The end of winter at Maison Bleue sees a flurry of activity as planning and preparation for summer crops takes shape. The little hothouse, the frame a clearing sale bargain and the cladding a discard from a nearby nursery, is filling fast with seeds sprouting and seedlings being protected from the last of the central Victorian frosty nights.  A new four-legged pest has emerged that has a taste for sunflower seeds, so fortification of the seed trays is required.

After months of Warragul greens and Tuscan kale it’s the versatile kale that presents a host of new opportunities for experimentation as we move into spring and the garden is a little quiet. Seasonal changes to the taste of plants are fascinating to note and the sweeter winter leaves can become stronger in flavour as the plants age.
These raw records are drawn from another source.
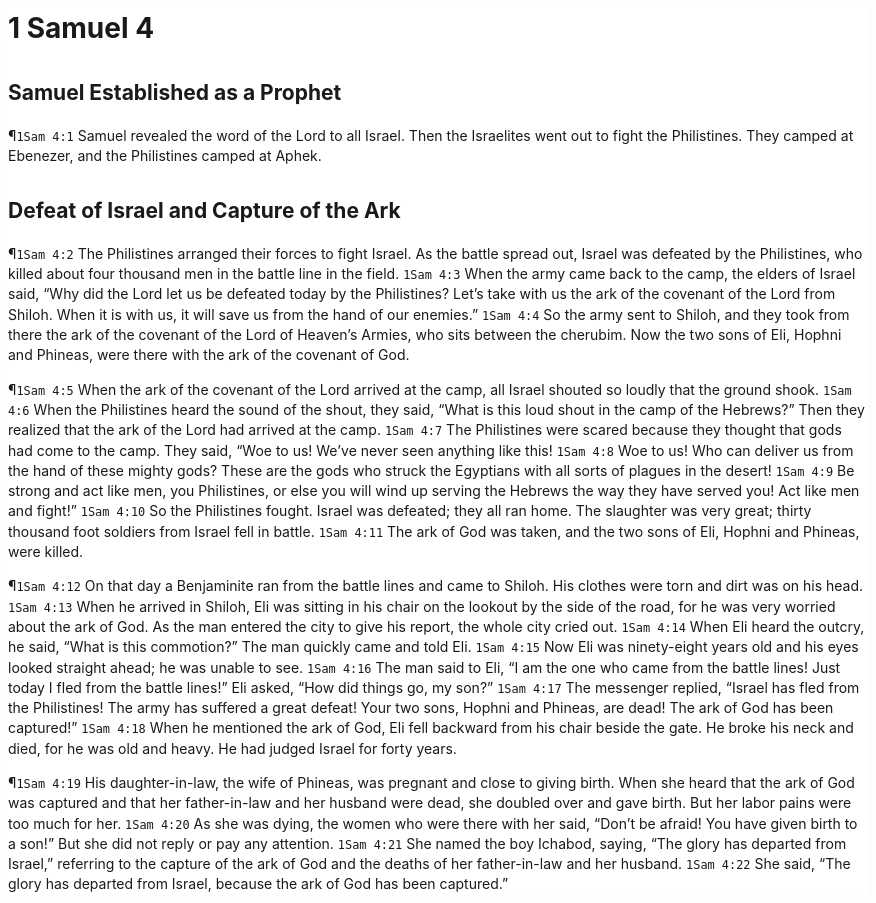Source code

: # 1 Samuel 4

## Samuel Established as a Prophet
¶`1Sam 4:1` Samuel revealed the word of the Lord to all Israel. Then the Israelites went out to fight the Philistines. They camped at Ebenezer, and the Philistines camped at Aphek.

## Defeat of Israel and Capture of the Ark
¶`1Sam 4:2` The Philistines arranged their forces to fight Israel. As the battle spread out, Israel was defeated by the Philistines, who killed about four thousand men in the battle line in the field.
`1Sam 4:3` When the army came back to the camp, the elders of Israel said, “Why did the Lord let us be defeated today by the Philistines? Let’s take with us the ark of the covenant of the Lord from Shiloh. When it is with us, it will save us from the hand of our enemies.”
`1Sam 4:4` So the army sent to Shiloh, and they took from there the ark of the covenant of the Lord of Heaven’s Armies, who sits between the cherubim. Now the two sons of Eli, Hophni and Phineas, were there with the ark of the covenant of God.

¶`1Sam 4:5` When the ark of the covenant of the Lord arrived at the camp, all Israel shouted so loudly that the ground shook.
`1Sam 4:6` When the Philistines heard the sound of the shout, they said, “What is this loud shout in the camp of the Hebrews?” Then they realized that the ark of the Lord had arrived at the camp.
`1Sam 4:7` The Philistines were scared because they thought that gods had come to the camp. They said, “Woe to us! We’ve never seen anything like this!
`1Sam 4:8` Woe to us! Who can deliver us from the hand of these mighty gods? These are the gods who struck the Egyptians with all sorts of plagues in the desert!
`1Sam 4:9` Be strong and act like men, you Philistines, or else you will wind up serving the Hebrews the way they have served you! Act like men and fight!”
`1Sam 4:10` So the Philistines fought. Israel was defeated; they all ran home. The slaughter was very great; thirty thousand foot soldiers from Israel fell in battle.
`1Sam 4:11` The ark of God was taken, and the two sons of Eli, Hophni and Phineas, were killed.

¶`1Sam 4:12` On that day a Benjaminite ran from the battle lines and came to Shiloh. His clothes were torn and dirt was on his head.
`1Sam 4:13` When he arrived in Shiloh, Eli was sitting in his chair on the lookout by the side of the road, for he was very worried about the ark of God. As the man entered the city to give his report, the whole city cried out.
`1Sam 4:14` When Eli heard the outcry, he said, “What is this commotion?” The man quickly came and told Eli.
`1Sam 4:15` Now Eli was ninety-eight years old and his eyes looked straight ahead; he was unable to see.
`1Sam 4:16` The man said to Eli, “I am the one who came from the battle lines! Just today I fled from the battle lines!” Eli asked, “How did things go, my son?”
`1Sam 4:17` The messenger replied, “Israel has fled from the Philistines! The army has suffered a great defeat! Your two sons, Hophni and Phineas, are dead! The ark of God has been captured!”
`1Sam 4:18` When he mentioned the ark of God, Eli fell backward from his chair beside the gate. He broke his neck and died, for he was old and heavy. He had judged Israel for forty years.

¶`1Sam 4:19` His daughter-in-law, the wife of Phineas, was pregnant and close to giving birth. When she heard that the ark of God was captured and that her father-in-law and her husband were dead, she doubled over and gave birth. But her labor pains were too much for her.
`1Sam 4:20` As she was dying, the women who were there with her said, “Don’t be afraid! You have given birth to a son!” But she did not reply or pay any attention.
`1Sam 4:21` She named the boy Ichabod, saying, “The glory has departed from Israel,” referring to the capture of the ark of God and the deaths of her father-in-law and her husband.
`1Sam 4:22` She said, “The glory has departed from Israel, because the ark of God has been captured.”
Tuscan kale or Cavolo nero is a member of the cabbage and broccoli family, making it a great addition in The Backyard Pharmacy due to its high vitamin and mineral and antioxidant content – anything that green must be good for you – and its immune enhancing indole-3-carbinol content, a boost to hormone regulation.
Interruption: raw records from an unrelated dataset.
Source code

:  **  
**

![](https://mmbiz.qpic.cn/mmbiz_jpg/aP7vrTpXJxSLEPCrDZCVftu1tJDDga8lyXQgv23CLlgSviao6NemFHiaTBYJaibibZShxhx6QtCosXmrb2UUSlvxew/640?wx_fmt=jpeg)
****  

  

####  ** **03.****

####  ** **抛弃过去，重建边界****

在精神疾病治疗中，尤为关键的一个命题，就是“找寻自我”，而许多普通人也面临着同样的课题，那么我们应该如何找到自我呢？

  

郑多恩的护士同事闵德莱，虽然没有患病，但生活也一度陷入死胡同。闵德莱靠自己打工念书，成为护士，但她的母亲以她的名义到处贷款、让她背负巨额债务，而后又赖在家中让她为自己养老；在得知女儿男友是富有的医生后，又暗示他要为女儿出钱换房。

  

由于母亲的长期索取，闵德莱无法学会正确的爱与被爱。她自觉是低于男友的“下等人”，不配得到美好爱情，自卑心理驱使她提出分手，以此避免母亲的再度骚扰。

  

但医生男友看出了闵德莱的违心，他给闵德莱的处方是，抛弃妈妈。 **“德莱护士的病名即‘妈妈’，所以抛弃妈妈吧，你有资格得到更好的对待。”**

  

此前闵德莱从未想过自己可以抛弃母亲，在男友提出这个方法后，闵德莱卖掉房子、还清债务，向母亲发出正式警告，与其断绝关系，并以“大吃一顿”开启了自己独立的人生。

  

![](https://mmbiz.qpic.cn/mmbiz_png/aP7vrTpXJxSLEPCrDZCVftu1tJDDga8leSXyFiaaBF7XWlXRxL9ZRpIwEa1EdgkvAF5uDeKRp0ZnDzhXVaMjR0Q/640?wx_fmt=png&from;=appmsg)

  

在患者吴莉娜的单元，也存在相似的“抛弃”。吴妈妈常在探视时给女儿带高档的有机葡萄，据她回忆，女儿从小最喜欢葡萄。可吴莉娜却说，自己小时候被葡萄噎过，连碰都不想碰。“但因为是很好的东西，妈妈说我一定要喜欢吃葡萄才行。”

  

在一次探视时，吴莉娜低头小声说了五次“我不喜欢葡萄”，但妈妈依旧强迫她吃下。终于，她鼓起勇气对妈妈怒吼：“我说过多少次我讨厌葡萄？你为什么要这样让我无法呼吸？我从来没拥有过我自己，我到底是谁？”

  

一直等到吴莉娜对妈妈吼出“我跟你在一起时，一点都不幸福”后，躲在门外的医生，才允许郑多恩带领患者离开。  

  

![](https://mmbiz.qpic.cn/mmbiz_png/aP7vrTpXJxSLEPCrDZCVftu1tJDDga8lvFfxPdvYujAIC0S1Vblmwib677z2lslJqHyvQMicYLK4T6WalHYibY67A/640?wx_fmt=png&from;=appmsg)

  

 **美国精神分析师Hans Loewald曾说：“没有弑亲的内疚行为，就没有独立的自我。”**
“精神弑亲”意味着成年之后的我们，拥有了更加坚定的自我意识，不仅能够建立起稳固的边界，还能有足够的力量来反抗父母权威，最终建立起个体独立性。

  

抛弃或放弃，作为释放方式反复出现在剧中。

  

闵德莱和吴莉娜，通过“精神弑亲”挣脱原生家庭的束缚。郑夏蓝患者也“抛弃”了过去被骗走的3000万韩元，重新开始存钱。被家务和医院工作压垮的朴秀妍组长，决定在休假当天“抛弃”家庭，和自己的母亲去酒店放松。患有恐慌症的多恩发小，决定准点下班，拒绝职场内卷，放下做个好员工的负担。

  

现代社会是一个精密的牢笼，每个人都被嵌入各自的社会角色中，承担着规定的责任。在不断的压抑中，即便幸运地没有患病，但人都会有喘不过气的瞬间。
While broccoli seems to have had more publicity in that respect, particularly broccoli micro-herbs (but more about that in future blogs), the humble kale is a powerhouse of goodies.

Therapeutic benefits aside, Tuscan kale’s sculptural shape is a welcome addition in a vegetable garden landscape.  It looks great in a cut flower arrangement as well.

Kale chips and tips

Kale chips
Cut the middle rib out of the kale leaf and place the halves in a plastic bag with a dribble of olive oil and a dash of vegie salt and cayenne pepper. Cut the halves in half again if you prefer bite sized pieces. Shake to lightly coat and place the leaves on a baking tray and cook for 15 mins, or until crisp but not brown, in a medium oven around 180 degrees. Sprinkle with additional vegie salt to taste when done. Kale chips are great for snacking or with a pre-dinner drink, and a good way to get those a bit reluctant to eat their greens. It works well with a slightly runny dip. Try adding about 3 tablespoonsful of vegie stock to a half a cup of premade tzatziki or hommus with an extra clove of garlic crushed into it and mixed.

Sauteed Cavolo green tips
When the winter kale-fest continues into spring don’t worry when the plants start to sprout flowerettes similar to a Chinese broccoli. Chop off a bunch of stems with heads before they flower. Chop into smaller pieces. Place a dessertspoonful of olive oil and one of sesame oil in a pan and add 2 large garlic cloves, sliced finely. Cook lightly and remove pan from heat before the garlic browns and becomes bitter. Add the Cavolo green tips and a good dash of soy or tamari sauce and about a quarter of a cup of water. Place a lid on top and braise for a few minutes until stems start to soften. Serve with anything you fancy.